The Doctor lay there, looking thoughtful for several minutes and then, abruptly, he sat up. "Let me take you away from here," he declared, a look on his face of zealous determination. "You and Doris. Let me do that."

"Whatever for?"

"This is the twenty-first century. Everything's going to get very complicated. The invaders are going to be stacked up so deep, they'll practically have to make appointments to take over the world. You're my oldest friend, Alistair, maybe my last friend. Let me get you and your wife away from this."

"No," said the Brigadier firmly.

"But you could die here!"

"I can die anywhere," the Brigadier reminded him. "I'm mortal and I'm human. You seem to enjoy forgetting that, since you've managed to know me for hundreds of years. But I'm only human, Doctor, and I'm dying every day, have been since I was born. That's our fate, just as this constant changing is yours. But I only have one death - it's mine, the only thing that is wholly mine, that no one can take from me. It's mine to spend however I choose, and if I want to use it to save the world or change it, that's my choice. I won't let you take that from me, not for any reason, and certainly not because of... this."

The Doctor just gaped at him, and the Brigadier watched as the wheels in that vast brain began turning. He looked, for a moment, as if he might never speak again, and that was, of course, exactly when he chose to speak. "There was a paradoxical time line that didn't happen. Where an old enemy managed to take over the world."

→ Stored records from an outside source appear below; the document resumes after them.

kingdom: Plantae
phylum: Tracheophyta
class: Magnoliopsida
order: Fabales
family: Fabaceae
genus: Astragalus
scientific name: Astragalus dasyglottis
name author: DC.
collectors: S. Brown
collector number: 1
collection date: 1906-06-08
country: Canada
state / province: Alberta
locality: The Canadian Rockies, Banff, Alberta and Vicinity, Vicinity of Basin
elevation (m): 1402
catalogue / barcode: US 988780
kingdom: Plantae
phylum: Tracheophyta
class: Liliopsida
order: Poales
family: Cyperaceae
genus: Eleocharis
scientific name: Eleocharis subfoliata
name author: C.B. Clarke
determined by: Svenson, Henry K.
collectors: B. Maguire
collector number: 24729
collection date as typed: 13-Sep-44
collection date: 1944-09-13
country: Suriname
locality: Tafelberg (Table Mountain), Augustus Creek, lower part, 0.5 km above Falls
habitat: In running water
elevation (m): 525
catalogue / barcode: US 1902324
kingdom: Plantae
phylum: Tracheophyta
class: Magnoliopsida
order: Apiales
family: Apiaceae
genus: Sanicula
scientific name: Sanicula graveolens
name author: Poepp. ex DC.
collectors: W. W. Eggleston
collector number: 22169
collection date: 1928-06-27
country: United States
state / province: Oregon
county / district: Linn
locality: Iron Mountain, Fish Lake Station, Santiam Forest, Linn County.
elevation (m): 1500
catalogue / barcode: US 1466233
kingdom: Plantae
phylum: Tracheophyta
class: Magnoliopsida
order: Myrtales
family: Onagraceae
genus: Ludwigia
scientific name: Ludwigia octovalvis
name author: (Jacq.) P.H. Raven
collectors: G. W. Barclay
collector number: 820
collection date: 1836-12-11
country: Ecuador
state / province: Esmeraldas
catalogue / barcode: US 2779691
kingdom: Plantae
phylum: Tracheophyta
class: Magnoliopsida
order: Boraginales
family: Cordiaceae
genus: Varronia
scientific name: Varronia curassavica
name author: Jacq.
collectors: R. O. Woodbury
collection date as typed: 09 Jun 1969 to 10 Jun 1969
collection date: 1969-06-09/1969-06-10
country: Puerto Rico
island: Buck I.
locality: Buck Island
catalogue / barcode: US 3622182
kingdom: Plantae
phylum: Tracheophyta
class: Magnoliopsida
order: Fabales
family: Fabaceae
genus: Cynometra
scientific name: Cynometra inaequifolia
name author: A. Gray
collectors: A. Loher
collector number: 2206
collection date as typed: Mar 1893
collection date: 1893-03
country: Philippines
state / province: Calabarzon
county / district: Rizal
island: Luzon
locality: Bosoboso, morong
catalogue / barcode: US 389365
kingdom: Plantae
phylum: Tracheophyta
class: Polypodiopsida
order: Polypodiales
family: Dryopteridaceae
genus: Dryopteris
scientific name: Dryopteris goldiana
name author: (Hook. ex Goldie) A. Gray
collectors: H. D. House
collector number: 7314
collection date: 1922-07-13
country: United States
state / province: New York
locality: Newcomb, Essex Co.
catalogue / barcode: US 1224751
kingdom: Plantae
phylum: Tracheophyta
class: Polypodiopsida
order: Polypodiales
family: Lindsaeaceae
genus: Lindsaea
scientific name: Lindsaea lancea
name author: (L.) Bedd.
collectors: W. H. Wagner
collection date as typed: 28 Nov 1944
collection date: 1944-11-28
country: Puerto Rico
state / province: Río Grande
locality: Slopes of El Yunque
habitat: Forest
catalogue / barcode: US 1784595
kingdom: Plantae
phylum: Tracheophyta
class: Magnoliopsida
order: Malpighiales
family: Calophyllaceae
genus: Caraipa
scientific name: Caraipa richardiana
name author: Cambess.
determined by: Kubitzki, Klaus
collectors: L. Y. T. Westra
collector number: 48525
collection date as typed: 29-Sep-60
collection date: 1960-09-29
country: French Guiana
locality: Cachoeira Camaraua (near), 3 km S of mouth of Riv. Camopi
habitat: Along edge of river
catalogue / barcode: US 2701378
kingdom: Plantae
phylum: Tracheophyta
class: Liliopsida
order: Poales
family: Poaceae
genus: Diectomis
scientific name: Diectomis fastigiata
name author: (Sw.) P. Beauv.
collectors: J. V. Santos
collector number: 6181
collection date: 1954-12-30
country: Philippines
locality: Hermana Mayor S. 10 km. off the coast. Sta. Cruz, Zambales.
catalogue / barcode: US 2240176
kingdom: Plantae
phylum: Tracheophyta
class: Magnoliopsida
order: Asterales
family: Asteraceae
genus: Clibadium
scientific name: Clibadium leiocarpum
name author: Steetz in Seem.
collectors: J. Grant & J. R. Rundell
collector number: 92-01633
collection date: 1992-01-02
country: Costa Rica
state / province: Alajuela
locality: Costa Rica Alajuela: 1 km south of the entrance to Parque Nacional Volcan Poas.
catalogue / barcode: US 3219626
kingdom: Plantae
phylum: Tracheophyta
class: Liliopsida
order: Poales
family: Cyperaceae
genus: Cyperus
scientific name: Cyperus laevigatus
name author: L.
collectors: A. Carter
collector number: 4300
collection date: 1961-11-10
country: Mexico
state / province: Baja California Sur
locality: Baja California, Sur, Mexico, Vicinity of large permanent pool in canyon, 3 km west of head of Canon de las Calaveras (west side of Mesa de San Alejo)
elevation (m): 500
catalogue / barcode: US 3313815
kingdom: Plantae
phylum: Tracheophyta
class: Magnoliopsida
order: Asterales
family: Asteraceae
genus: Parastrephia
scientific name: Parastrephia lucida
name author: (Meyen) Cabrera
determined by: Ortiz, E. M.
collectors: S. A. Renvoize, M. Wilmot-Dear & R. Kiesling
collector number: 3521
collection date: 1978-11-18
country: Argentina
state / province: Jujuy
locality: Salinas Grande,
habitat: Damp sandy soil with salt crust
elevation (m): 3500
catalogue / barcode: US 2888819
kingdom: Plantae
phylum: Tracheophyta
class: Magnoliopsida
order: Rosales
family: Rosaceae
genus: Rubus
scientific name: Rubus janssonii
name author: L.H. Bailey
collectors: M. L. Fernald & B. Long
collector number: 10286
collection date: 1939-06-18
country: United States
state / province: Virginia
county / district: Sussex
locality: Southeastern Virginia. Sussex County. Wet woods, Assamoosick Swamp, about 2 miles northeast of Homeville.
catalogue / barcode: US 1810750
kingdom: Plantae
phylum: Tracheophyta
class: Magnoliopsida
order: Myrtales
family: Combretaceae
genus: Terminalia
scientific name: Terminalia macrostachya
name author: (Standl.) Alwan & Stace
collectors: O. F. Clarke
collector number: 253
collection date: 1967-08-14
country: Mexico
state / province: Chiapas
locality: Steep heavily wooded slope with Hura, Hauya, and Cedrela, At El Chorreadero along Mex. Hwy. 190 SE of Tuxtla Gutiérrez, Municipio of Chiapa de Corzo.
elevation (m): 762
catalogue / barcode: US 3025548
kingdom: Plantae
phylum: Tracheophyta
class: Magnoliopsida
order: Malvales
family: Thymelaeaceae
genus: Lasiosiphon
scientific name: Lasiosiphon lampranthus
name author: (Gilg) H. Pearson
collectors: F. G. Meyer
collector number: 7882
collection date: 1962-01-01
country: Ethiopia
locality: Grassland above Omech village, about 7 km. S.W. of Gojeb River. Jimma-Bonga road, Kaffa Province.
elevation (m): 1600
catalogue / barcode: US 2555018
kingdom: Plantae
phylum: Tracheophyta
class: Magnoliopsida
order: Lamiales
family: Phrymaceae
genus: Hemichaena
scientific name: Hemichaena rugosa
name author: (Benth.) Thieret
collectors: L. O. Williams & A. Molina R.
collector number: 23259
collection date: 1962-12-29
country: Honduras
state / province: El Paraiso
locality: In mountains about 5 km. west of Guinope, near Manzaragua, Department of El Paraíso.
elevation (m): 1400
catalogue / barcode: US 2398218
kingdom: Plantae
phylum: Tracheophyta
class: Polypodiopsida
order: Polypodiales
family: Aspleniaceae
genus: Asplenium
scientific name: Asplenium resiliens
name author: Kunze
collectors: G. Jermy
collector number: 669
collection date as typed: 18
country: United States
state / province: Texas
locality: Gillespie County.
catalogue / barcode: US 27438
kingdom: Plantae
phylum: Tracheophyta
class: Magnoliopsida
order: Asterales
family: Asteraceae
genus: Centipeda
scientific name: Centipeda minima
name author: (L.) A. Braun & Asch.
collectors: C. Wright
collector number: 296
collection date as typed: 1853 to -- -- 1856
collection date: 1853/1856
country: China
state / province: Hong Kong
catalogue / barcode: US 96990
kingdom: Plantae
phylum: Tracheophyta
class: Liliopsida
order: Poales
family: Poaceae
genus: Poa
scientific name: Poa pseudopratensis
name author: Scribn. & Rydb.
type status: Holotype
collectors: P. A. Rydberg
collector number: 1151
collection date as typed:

"You mean Harold Saxon?" the Brigadier asked. He almost laughed at the look of dismayed incredulity on the Doctor's face. "I may only be human, but believe me when I tell you I recognize that megalomaniac when I see him."

"Then you can imagine," the Doctor said. "A lot of good people might have died - did die - didn't die. It was all my fault."

"You never did give yourself enough credit, Doctor. Oh, all the blame, you heap that on by the bucket full. But you never let yourself think that maybe it's not you. It's the way we are. We're born in blood, Doctor. Human to the bitter end, and most of us would rather die than betray our greatest friends. I've been down that road. It wasn't pretty."

"I really can't do this any more. I'm so old now, and I'm so tired."

"That's your choice, of course. And you're welcome to stay as long as you like. But if you don't mind advice from an old friend who'll never be as wise, I don't think you should give up."

"Is it giving up? Or would it be saving the Universe again? This time from me?"

"Why don't you check?"

"What?"

"Go look in on some old friends, Doctor. I know Miss Smith's seen you recently, but what about some of the others? Why don't you see them again? If you really have destroyed their lives, if your intervention really did make them miserable then, please, by all means, retire with the rest of us. But if I'm right, that isn't what you'll see. And you may understand then."

The Doctor considered these words, and finally stood up. "I... I might try that."

"Good," said the Brigadier. "But before you go, I wonder if you might help me with something."

The Doctor - so young, with such old eyes - swallowed hard. "Anything," he said.

The Brigadier smiled. "It's just there's this car in my garage gathering dust. Someone ought to take her for a spin, don't you think?"

The ancient eyes lit up, bright and incredulous, full of delight and wonder. "Bessie," the Doctor breathed excitedly. The trainers were on in a whistle, the young old man and the old young one out the door together in mere moments after that.

The garage door lifted, the tarp pulled back. The car sat there gleaming, alien and Earth, all cobbled together into something as unique as it was yellow. A soft, reverent grin lit the Doctor's face, practically from the inside. "Oh, that's brilliant!"